*Problem statement*. Please reproduce the data exactly and omit the pictures.

(Data shown)

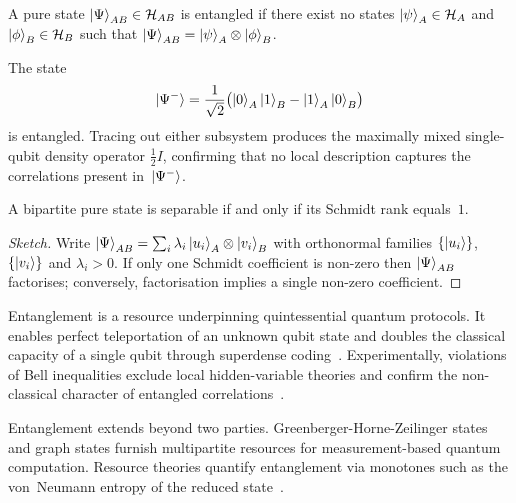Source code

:  \begin{definition}\label{def:entangled}
   A pure state $\ket{\Psi}_{AB}\in\mathcal H_{AB}$ is entangled if there exist no states $\ket{\psi}_A\in\mathcal H_A$ and $\ket{\phi}_B\in\mathcal H_B$ such that $\ket{\Psi}_{AB}=\ket{\psi}_A\otimes\ket{\phi}_B$.
 \end{definition}
 
 \begin{example}
   The state
   \[
     \ket{\Psi^-}=\frac1{\sqrt2}\bigl(\ket{0}_A\ket{1}_B-\ket{1}_A\ket{0}_B\bigr)
   \]
   is entangled.  
   Tracing out either subsystem produces the maximally mixed single-qubit density operator $\frac12I$, confirming that no local description captures the correlations present in~$\ket{\Psi^-}$.
 \end{example}
 
 \begin{proposition}
   A bipartite pure state is separable if and only if its Schmidt rank equals~$1$.
 \end{proposition}
 
 \begin{proof}[Sketch]
   Write $\ket{\Psi}_{AB}=\sum_i\lambda_i\ket{u_i}_A\otimes\ket{v_i}_B$ with orthonormal families $\{\ket{u_i}\}$, $\{\ket{v_i}\}$ and $\lambda_i>0$.  
   If only one Schmidt coefficient is non-zero then $\ket{\Psi}_{AB}$ factorises; conversely, factorisation implies a single non-zero coefficient.  
 \end{proof}
 
 
 Entanglement is a resource underpinning quintessential quantum protocols.  
 It enables perfect teleportation of an unknown qubit state and doubles the classical capacity of a single qubit through superdense coding~\cite{Bennett1993}.  
 Experimentally, violations of Bell inequalities exclude local hidden-variable theories and confirm the non-classical character of entangled correlations~\cite{Aspect1982}.  
 
 \begin{remark}
   Entanglement extends beyond two parties.  
   Greenberger-Horne-Zeilinger states and graph states furnish multipartite resources for measurement-based quantum computation.  
   Resource theories quantify entanglement via monotones such as the von~Neumann entropy of the reduced state~\cite{Horodecki2009}.
 \end{remark}
 
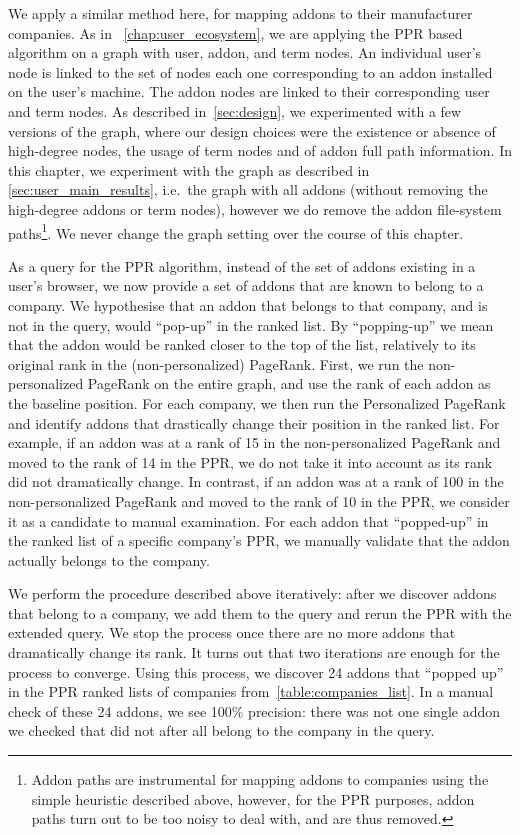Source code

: \documentclass[11pt,oneside]{book}
\begin{document}
We apply a similar method here, for mapping addons to their manufacturer companies. 
As in ~\autoref{chap:user_ecosystem}, we are applying the PPR based algorithm on a graph with user, addon, and term nodes. An individual user's node is linked to the set of nodes each one corresponding to an addon installed on the user's machine. The addon nodes are linked to their corresponding user and term nodes. As described in~\autoref{sec:design}, we experimented with a few versions of the graph, where our design choices were the existence or absence of high-degree nodes, the usage of term nodes and of addon full path information. In this chapter, we experiment with the graph as described in \autoref{sec:user_main_results}, i.e.~the graph with all addons (without removing the high-degree addons or term nodes), however we do remove the addon file-system paths\footnote{Addon paths are instrumental for mapping addons to companies using the simple heuristic described above, however, for the PPR purposes, addon paths turn out to be too noisy to deal with, and are thus removed.}. We never change the graph setting over the course of this chapter.

As a query for the PPR algorithm, instead of the set of addons existing in a user's browser, we now provide a set of addons that are known to belong to a company. We hypothesise that an addon that belongs to that company, and is not in the query, would ``pop-up'' in the ranked list. By ``popping-up'' we mean that the addon would be ranked closer to the top of the list, relatively to its original rank in the (non-personalized) PageRank. First, we run the non-personalized PageRank on the entire graph, and use the rank of each addon as the baseline position. For each company, we then run the Personalized PageRank and identify addons that drastically change their position in the ranked list. For example, if an addon was at a rank of 15 in the non-personalized PageRank and moved to the rank of 14 in the PPR, we do not take it into account as its rank did not dramatically change. In contrast, if an addon was at a rank of 100 in the non-personalized PageRank and moved to the rank of 10 in the PPR, we consider it as a candidate to manual examination. For each addon that ``popped-up'' in the ranked list of a specific company's PPR, we manually validate that the addon actually belongs to the company.

We perform the procedure described above iteratively: after we discover addons that belong to a company, we add them to the query and rerun the PPR with the extended query. We stop the process once there are no more addons that dramatically change its rank. It turns out that two iterations are enough for the process to converge. Using this process, we discover 24 addons that ``popped up'' in the PPR ranked lists of companies from~\autoref{table:companies_list}. In a manual check of these 24 addons, we see 100\% precision: there was not one single addon we checked that did not after all belong to the company in the query. 
\end{document}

(End Data shown)

*Response area*.
Source code

:  \begin{definition}\label{def:entangled}
   A pure state $\ket{\Psi}_{AB}\in\mathcal H_{AB}$ is entangled if there exist no states $\ket{\psi}_A\in\mathcal H_A$ and $\ket{\phi}_B\in\mathcal H_B$ such that $\ket{\Psi}_{AB}=\ket{\psi}_A\otimes\ket{\phi}_B$.
 \end{definition}
 
 \begin{example}
   The state
   \[
     \ket{\Psi^-}=\frac1{\sqrt2}\bigl(\ket{0}_A\ket{1}_B-\ket{1}_A\ket{0}_B\bigr)
   \]
   is entangled.  
   Tracing out either subsystem produces the maximally mixed single-qubit density operator $\frac12I$, confirming that no local description captures the correlations present in~$\ket{\Psi^-}$.
 \end{example}
 
 \begin{proposition}
   A bipartite pure state is separable if and only if its Schmidt rank equals~$1$.
 \end{proposition}
 
 \begin{proof}[Sketch]
   Write $\ket{\Psi}_{AB}=\sum_i\lambda_i\ket{u_i}_A\otimes\ket{v_i}_B$ with orthonormal families $\{\ket{u_i}\}$, $\{\ket{v_i}\}$ and $\lambda_i>0$.  
   If only one Schmidt coefficient is non-zero then $\ket{\Psi}_{AB}$ factorises; conversely, factorisation implies a single non-zero coefficient.  
 \end{proof}
 
 
 Entanglement is a resource underpinning quintessential quantum protocols.  
 It enables perfect teleportation of an unknown qubit state and doubles the classical capacity of a single qubit through superdense coding~\cite{Bennett1993}.  
 Experimentally, violations of Bell inequalities exclude local hidden-variable theories and confirm the non-classical character of entangled correlations~\cite{Aspect1982}.  
 
 \begin{remark}
   Entanglement extends beyond two parties.  
   Greenberger-Horne-Zeilinger states and graph states furnish multipartite resources for measurement-based quantum computation.  
   Resource theories quantify entanglement via monotones such as the von~Neumann entropy of the reduced state~\cite{Horodecki2009}.
 \end{remark}
 
Source code

: \documentclass[11pt,oneside]{book}
\begin{document}
We apply a similar method here, for mapping addons to their manufacturer companies. 
As in ~\autoref{chap:user_ecosystem}, we are applying the PPR based algorithm on a graph with user, addon, and term nodes. An individual user's node is linked to the set of nodes each one corresponding to an addon installed on the user's machine. The addon nodes are linked to their corresponding user and term nodes. As described in~\autoref{sec:design}, we experimented with a few versions of the graph, where our design choices were the existence or absence of high-degree nodes, the usage of term nodes and of addon full path information. In this chapter, we experiment with the graph as described in \autoref{sec:user_main_results}, i.e.~the graph with all addons (without removing the high-degree addons or term nodes), however we do remove the addon file-system paths\footnote{Addon paths are instrumental for mapping addons to companies using the simple heuristic described above, however, for the PPR purposes, addon paths turn out to be too noisy to deal with, and are thus removed.}. We never change the graph setting over the course of this chapter.

As a query for the PPR algorithm, instead of the set of addons existing in a user's browser, we now provide a set of addons that are known to belong to a company. We hypothesise that an addon that belongs to that company, and is not in the query, would ``pop-up'' in the ranked list. By ``popping-up'' we mean that the addon would be ranked closer to the top of the list, relatively to its original rank in the (non-personalized) PageRank. First, we run the non-personalized PageRank on the entire graph, and use the rank of each addon as the baseline position. For each company, we then run the Personalized PageRank and identify addons that drastically change their position in the ranked list. For example, if an addon was at a rank of 15 in the non-personalized PageRank and moved to the rank of 14 in the PPR, we do not take it into account as its rank did not dramatically change. In contrast, if an addon was at a rank of 100 in the non-personalized PageRank and moved to the rank of 10 in the PPR, we consider it as a candidate to manual examination. For each addon that ``popped-up'' in the ranked list of a specific company's PPR, we manually validate that the addon actually belongs to the company.

We perform the procedure described above iteratively: after we discover addons that belong to a company, we add them to the query and rerun the PPR with the extended query. We stop the process once there are no more addons that dramatically change its rank. It turns out that two iterations are enough for the process to converge. Using this process, we discover 24 addons that ``popped up'' in the PPR ranked lists of companies from~\autoref{table:companies_list}. In a manual check of these 24 addons, we see 100\% precision: there was not one single addon we checked that did not after all belong to the company in the query. 
\end{document}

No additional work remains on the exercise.